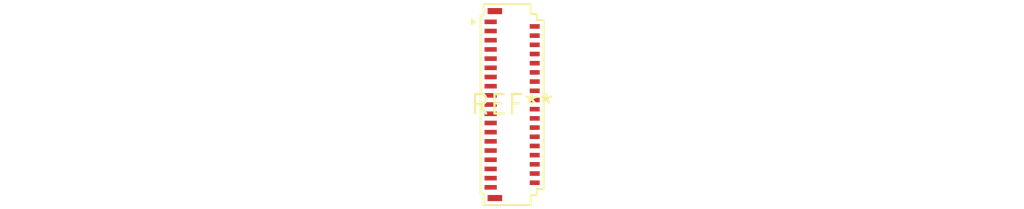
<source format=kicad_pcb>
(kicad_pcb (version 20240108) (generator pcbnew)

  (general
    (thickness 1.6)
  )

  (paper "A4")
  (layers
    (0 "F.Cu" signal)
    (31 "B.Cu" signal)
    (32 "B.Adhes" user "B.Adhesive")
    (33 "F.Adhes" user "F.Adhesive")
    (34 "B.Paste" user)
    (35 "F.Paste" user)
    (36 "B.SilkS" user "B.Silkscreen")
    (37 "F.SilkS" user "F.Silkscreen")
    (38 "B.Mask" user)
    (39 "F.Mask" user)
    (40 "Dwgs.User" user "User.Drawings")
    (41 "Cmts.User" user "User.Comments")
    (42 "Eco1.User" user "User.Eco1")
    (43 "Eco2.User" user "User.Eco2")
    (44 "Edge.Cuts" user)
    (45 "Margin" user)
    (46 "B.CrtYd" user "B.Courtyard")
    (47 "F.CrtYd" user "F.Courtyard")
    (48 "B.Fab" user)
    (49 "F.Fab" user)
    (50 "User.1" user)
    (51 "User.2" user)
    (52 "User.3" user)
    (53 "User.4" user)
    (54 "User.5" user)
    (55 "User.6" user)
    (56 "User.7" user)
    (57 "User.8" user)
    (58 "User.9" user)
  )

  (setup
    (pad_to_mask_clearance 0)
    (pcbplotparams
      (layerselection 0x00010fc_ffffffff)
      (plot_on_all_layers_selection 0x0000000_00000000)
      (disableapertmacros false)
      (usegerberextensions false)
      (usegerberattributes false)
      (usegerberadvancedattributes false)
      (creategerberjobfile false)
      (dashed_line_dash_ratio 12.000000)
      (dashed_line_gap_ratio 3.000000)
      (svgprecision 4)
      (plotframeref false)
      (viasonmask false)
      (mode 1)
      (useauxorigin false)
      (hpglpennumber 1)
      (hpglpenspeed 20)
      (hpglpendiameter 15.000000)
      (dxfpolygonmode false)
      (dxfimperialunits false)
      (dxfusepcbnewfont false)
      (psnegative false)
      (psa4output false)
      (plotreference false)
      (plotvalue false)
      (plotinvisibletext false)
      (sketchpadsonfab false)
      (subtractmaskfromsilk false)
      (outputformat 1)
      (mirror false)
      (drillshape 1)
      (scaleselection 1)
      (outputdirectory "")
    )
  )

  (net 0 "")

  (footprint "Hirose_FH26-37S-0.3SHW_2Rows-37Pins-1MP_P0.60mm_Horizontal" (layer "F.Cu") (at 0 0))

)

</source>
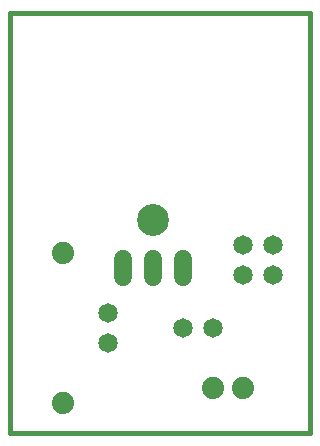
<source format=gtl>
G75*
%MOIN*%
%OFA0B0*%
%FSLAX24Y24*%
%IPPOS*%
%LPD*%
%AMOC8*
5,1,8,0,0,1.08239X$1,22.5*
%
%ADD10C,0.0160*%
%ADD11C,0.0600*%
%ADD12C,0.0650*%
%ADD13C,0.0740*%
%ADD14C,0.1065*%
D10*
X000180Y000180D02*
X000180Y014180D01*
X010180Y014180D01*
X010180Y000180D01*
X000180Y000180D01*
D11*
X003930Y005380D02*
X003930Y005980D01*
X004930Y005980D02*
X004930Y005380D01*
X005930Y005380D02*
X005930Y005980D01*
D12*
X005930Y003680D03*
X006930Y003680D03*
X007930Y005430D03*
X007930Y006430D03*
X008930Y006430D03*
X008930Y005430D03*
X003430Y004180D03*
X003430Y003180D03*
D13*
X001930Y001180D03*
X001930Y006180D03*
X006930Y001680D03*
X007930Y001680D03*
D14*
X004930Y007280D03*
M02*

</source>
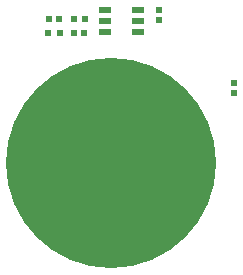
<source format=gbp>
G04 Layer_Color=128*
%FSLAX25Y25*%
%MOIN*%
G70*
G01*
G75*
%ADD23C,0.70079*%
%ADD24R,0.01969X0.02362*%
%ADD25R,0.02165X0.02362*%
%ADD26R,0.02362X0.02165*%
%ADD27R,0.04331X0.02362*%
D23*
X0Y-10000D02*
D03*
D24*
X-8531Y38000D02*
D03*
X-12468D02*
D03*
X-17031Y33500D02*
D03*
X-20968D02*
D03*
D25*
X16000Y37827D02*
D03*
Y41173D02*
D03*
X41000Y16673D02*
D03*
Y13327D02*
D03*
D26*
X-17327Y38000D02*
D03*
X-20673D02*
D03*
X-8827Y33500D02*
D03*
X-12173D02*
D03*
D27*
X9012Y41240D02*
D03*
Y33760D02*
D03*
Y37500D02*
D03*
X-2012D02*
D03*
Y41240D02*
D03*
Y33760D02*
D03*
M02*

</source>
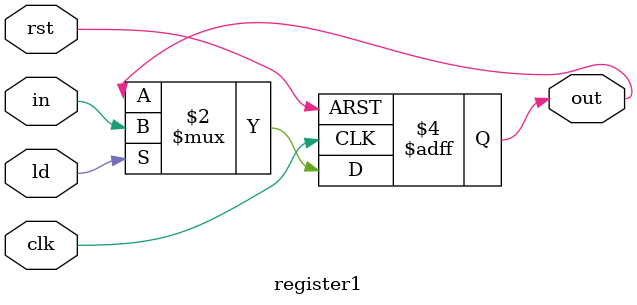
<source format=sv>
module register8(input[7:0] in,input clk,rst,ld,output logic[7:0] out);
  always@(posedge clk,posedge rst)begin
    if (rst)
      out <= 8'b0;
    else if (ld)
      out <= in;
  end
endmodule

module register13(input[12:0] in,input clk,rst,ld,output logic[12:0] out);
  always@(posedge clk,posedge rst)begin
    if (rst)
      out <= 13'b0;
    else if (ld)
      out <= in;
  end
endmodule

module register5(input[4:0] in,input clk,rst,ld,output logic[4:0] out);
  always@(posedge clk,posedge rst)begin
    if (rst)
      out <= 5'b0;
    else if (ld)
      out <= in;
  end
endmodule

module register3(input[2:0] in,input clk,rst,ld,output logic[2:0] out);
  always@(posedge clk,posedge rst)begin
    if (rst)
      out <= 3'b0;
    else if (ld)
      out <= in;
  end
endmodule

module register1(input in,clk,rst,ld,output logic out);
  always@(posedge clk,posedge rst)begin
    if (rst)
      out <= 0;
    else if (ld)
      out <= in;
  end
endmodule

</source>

***

#### What to work on:
Could the material above be given again exactly, pictures excluded?

#### Exercise answer:
<source format=kicad_pcb>
(kicad_pcb (version 20240108) (generator pcbnew)

  (general
    (thickness 1.6)
  )

  (paper "A4")
  (layers
    (0 "F.Cu" signal)
    (31 "B.Cu" signal)
    (32 "B.Adhes" user "B.Adhesive")
    (33 "F.Adhes" user "F.Adhesive")
    (34 "B.Paste" user)
    (35 "F.Paste" user)
    (36 "B.SilkS" user "B.Silkscreen")
    (37 "F.SilkS" user "F.Silkscreen")
    (38 "B.Mask" user)
    (39 "F.Mask" user)
    (40 "Dwgs.User" user "User.Drawings")
    (41 "Cmts.User" user "User.Comments")
    (42 "Eco1.User" user "User.Eco1")
    (43 "Eco2.User" user "User.Eco2")
    (44 "Edge.Cuts" user)
    (45 "Margin" user)
    (46 "B.CrtYd" user "B.Courtyard")
    (47 "F.CrtYd" user "F.Courtyard")
    (48 "B.Fab" user)
    (49 "F.Fab" user)
    (50 "User.1" user)
    (51 "User.2" user)
    (52 "User.3" user)
    (53 "User.4" user)
    (54 "User.5" user)
    (55 "User.6" user)
    (56 "User.7" user)
    (57 "User.8" user)
    (58 "User.9" user)
  )

  (setup
    (pad_to_mask_clearance 0)
    (pcbplotparams
      (layerselection 0x00010fc_ffffffff)
      (plot_on_all_layers_selection 0x0000000_00000000)
      (disableapertmacros false)
      (usegerberextensions false)
      (usegerberattributes false)
      (usegerberadvancedattributes false)
      (creategerberjobfile false)
      (dashed_line_dash_ratio 12.000000)
      (dashed_line_gap_ratio 3.000000)
      (svgprecision 4)
      (plotframeref false)
      (viasonmask false)
      (mode 1)
      (useauxorigin false)
      (hpglpennumber 1)
      (hpglpenspeed 20)
      (hpglpendiameter 15.000000)
      (dxfpolygonmode false)
      (dxfimperialunits false)
      (dxfusepcbnewfont false)
      (psnegative false)
      (psa4output false)
      (plotreference false)
      (plotvalue false)
      (plotinvisibletext false)
      (sketchpadsonfab false)
      (subtractmaskfromsilk false)
      (outputformat 1)
      (mirror false)
      (drillshape 1)
      (scaleselection 1)
      (outputdirectory "")
    )
  )

  (net 0 "")

  (footprint "Hirose_FH26-37S-0.3SHW_2Rows-37Pins-1MP_P0.60mm_Horizontal" (layer "F.Cu") (at 0 0))

)

</source>
<source format=gtl>
G75*
%MOIN*%
%OFA0B0*%
%FSLAX24Y24*%
%IPPOS*%
%LPD*%
%AMOC8*
5,1,8,0,0,1.08239X$1,22.5*
%
%ADD10C,0.0160*%
%ADD11C,0.0600*%
%ADD12C,0.0650*%
%ADD13C,0.0740*%
%ADD14C,0.1065*%
D10*
X000180Y000180D02*
X000180Y014180D01*
X010180Y014180D01*
X010180Y000180D01*
X000180Y000180D01*
D11*
X003930Y005380D02*
X003930Y005980D01*
X004930Y005980D02*
X004930Y005380D01*
X005930Y005380D02*
X005930Y005980D01*
D12*
X005930Y003680D03*
X006930Y003680D03*
X007930Y005430D03*
X007930Y006430D03*
X008930Y006430D03*
X008930Y005430D03*
X003430Y004180D03*
X003430Y003180D03*
D13*
X001930Y001180D03*
X001930Y006180D03*
X006930Y001680D03*
X007930Y001680D03*
D14*
X004930Y007280D03*
M02*

</source>
<source format=gbp>
G04 Layer_Color=128*
%FSLAX25Y25*%
%MOIN*%
G70*
G01*
G75*
%ADD23C,0.70079*%
%ADD24R,0.01969X0.02362*%
%ADD25R,0.02165X0.02362*%
%ADD26R,0.02362X0.02165*%
%ADD27R,0.04331X0.02362*%
D23*
X0Y-10000D02*
D03*
D24*
X-8531Y38000D02*
D03*
X-12468D02*
D03*
X-17031Y33500D02*
D03*
X-20968D02*
D03*
D25*
X16000Y37827D02*
D03*
Y41173D02*
D03*
X41000Y16673D02*
D03*
Y13327D02*
D03*
D26*
X-17327Y38000D02*
D03*
X-20673D02*
D03*
X-8827Y33500D02*
D03*
X-12173D02*
D03*
D27*
X9012Y41240D02*
D03*
Y33760D02*
D03*
Y37500D02*
D03*
X-2012D02*
D03*
Y41240D02*
D03*
Y33760D02*
D03*
M02*

</source>
<source format=sv>
module register8(input[7:0] in,input clk,rst,ld,output logic[7:0] out);
  always@(posedge clk,posedge rst)begin
    if (rst)
      out <= 8'b0;
    else if (ld)
      out <= in;
  end
endmodule

module register13(input[12:0] in,input clk,rst,ld,output logic[12:0] out);
  always@(posedge clk,posedge rst)begin
    if (rst)
      out <= 13'b0;
    else if (ld)
      out <= in;
  end
endmodule

module register5(input[4:0] in,input clk,rst,ld,output logic[4:0] out);
  always@(posedge clk,posedge rst)begin
    if (rst)
      out <= 5'b0;
    else if (ld)
      out <= in;
  end
endmodule

module register3(input[2:0] in,input clk,rst,ld,output logic[2:0] out);
  always@(posedge clk,posedge rst)begin
    if (rst)
      out <= 3'b0;
    else if (ld)
      out <= in;
  end
endmodule

module register1(input in,clk,rst,ld,output logic out);
  always@(posedge clk,posedge rst)begin
    if (rst)
      out <= 0;
    else if (ld)
      out <= in;
  end
endmodule

</source>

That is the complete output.